[Dataset entries]

┌──

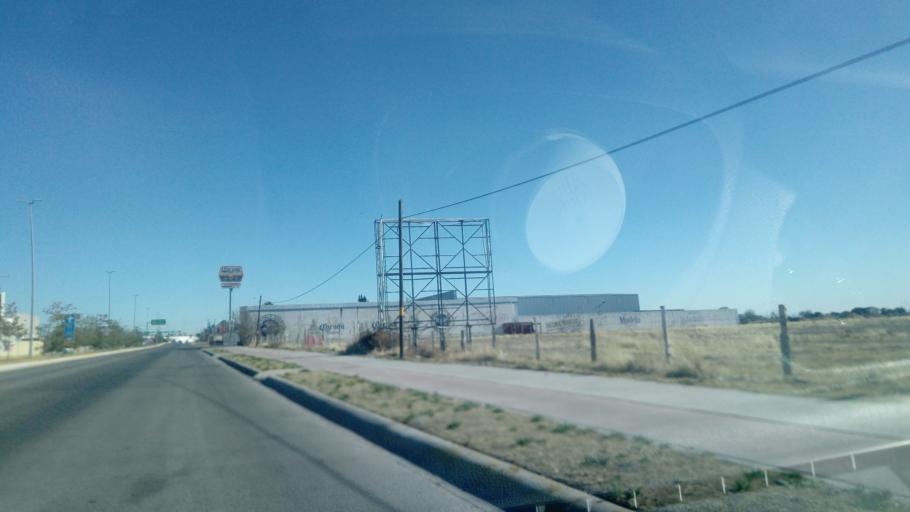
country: MX
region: Durango
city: Victoria de Durango
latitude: 24.0874
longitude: -104.5817
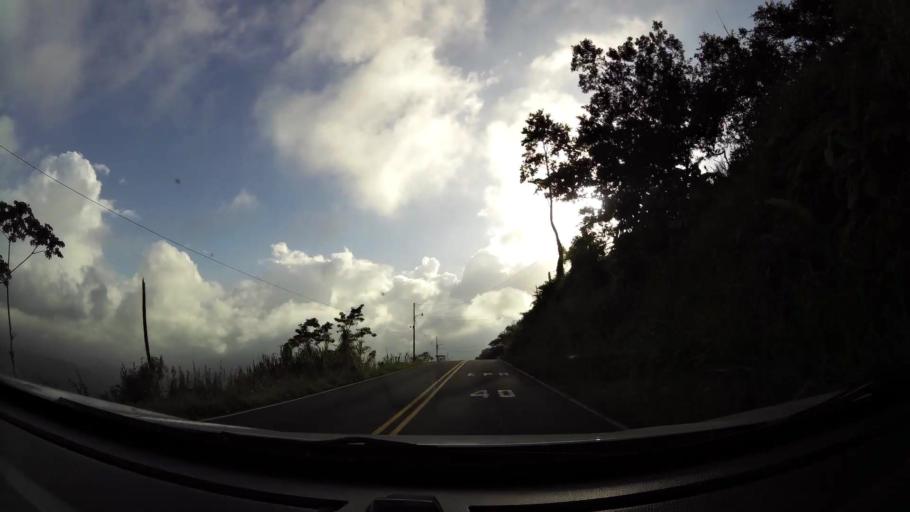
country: CR
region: Limon
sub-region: Canton de Siquirres
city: Siquirres
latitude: 10.0393
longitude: -83.5457
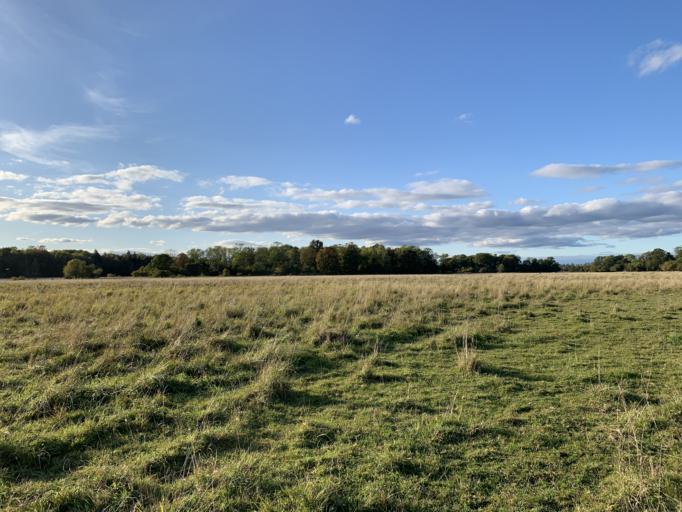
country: SE
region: Vaestmanland
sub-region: Hallstahammars Kommun
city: Kolback
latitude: 59.4779
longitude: 16.2222
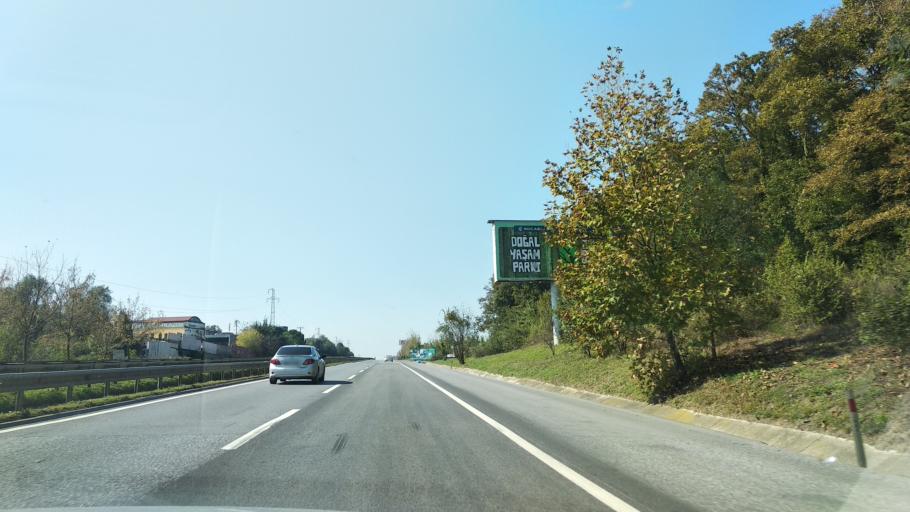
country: TR
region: Kocaeli
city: Derbent
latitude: 40.7313
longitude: 30.1657
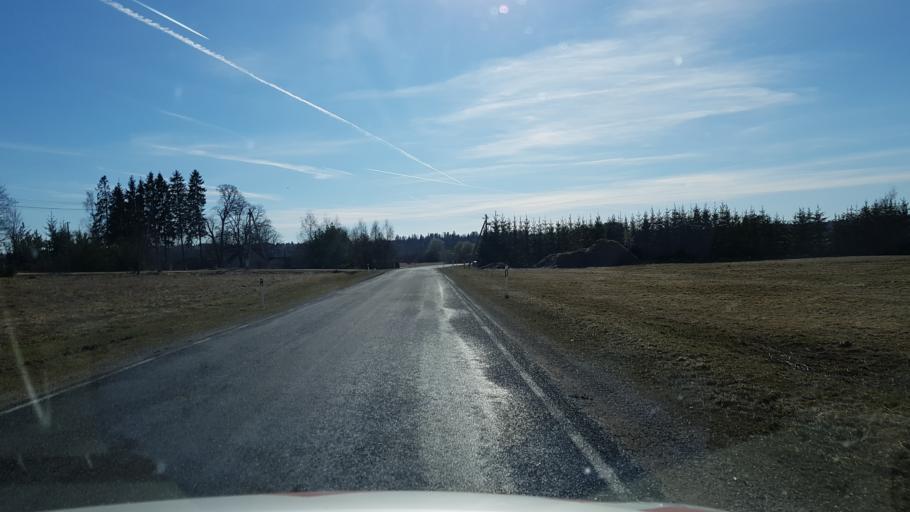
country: EE
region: Laeaene-Virumaa
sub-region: Vinni vald
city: Vinni
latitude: 59.3020
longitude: 26.5458
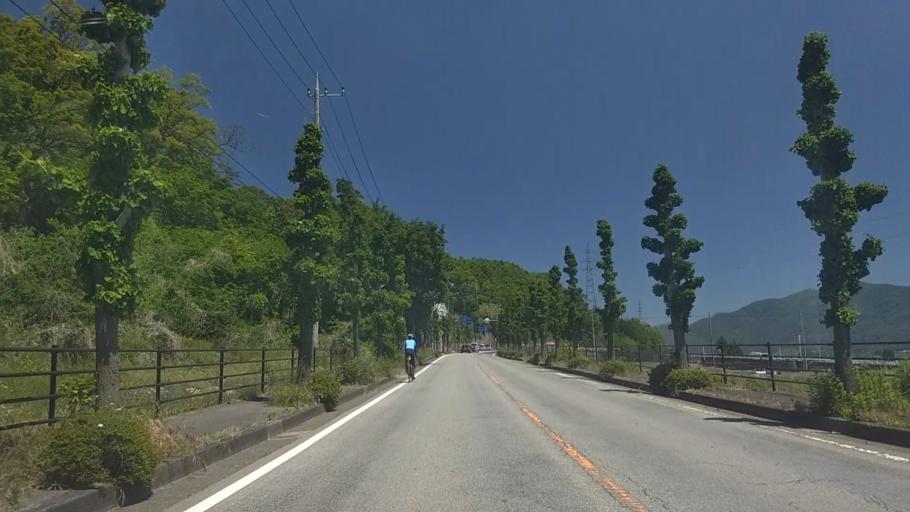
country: JP
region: Yamanashi
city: Nirasaki
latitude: 35.7994
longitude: 138.4250
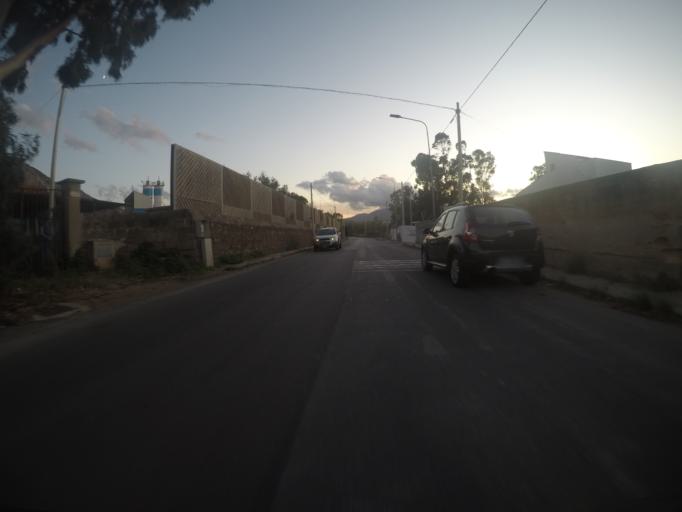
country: IT
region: Sicily
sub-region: Palermo
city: Isola delle Femmine
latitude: 38.1832
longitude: 13.2413
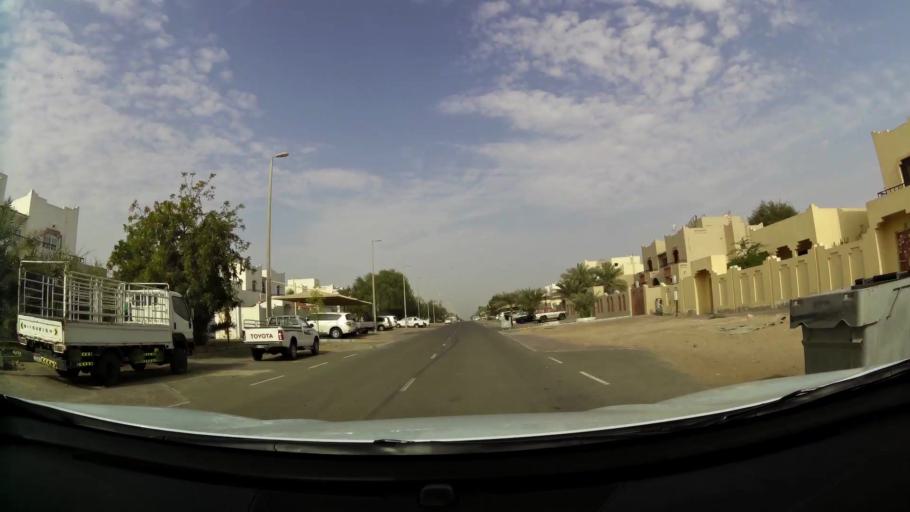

└──

Lay out every line of the records above as a Markdown table with the columns "Row" and "Line", numbering each row, skipping blank lines, and leaving the pictures out.

| Row | Line |
|---|---|
| 1 | country: MX |
| 2 | region: Durango |
| 3 | city: Victoria de Durango |
| 4 | latitude: 24.0874 |
| 5 | longitude: -104.5817 |
| 6 | country: CR |
| 7 | region: Limon |
| 8 | sub-region: Canton de Siquirres |
| 9 | city: Siquirres |
| 10 | latitude: 10.0393 |
| 11 | longitude: -83.5457 |
| 12 | country: SE |
| 13 | region: Vaestmanland |
| 14 | sub-region: Hallstahammars Kommun |
| 15 | city: Kolback |
| 16 | latitude: 59.4779 |
| 17 | longitude: 16.2222 |
| 18 | country: TR |
| 19 | region: Kocaeli |
| 20 | city: Derbent |
| 21 | latitude: 40.7313 |
| 22 | longitude: 30.1657 |
| 23 | country: EE |
| 24 | region: Laeaene-Virumaa |
| 25 | sub-region: Vinni vald |
| 26 | city: Vinni |
| 27 | latitude: 59.3020 |
| 28 | longitude: 26.5458 |
| 29 | country: JP |
| 30 | region: Yamanashi |
| 31 | city: Nirasaki |
| 32 | latitude: 35.7994 |
| 33 | longitude: 138.4250 |
| 34 | country: IT |
| 35 | region: Sicily |
| 36 | sub-region: Palermo |
| 37 | city: Isola delle Femmine |
| 38 | latitude: 38.1832 |
| 39 | longitude: 13.2413 |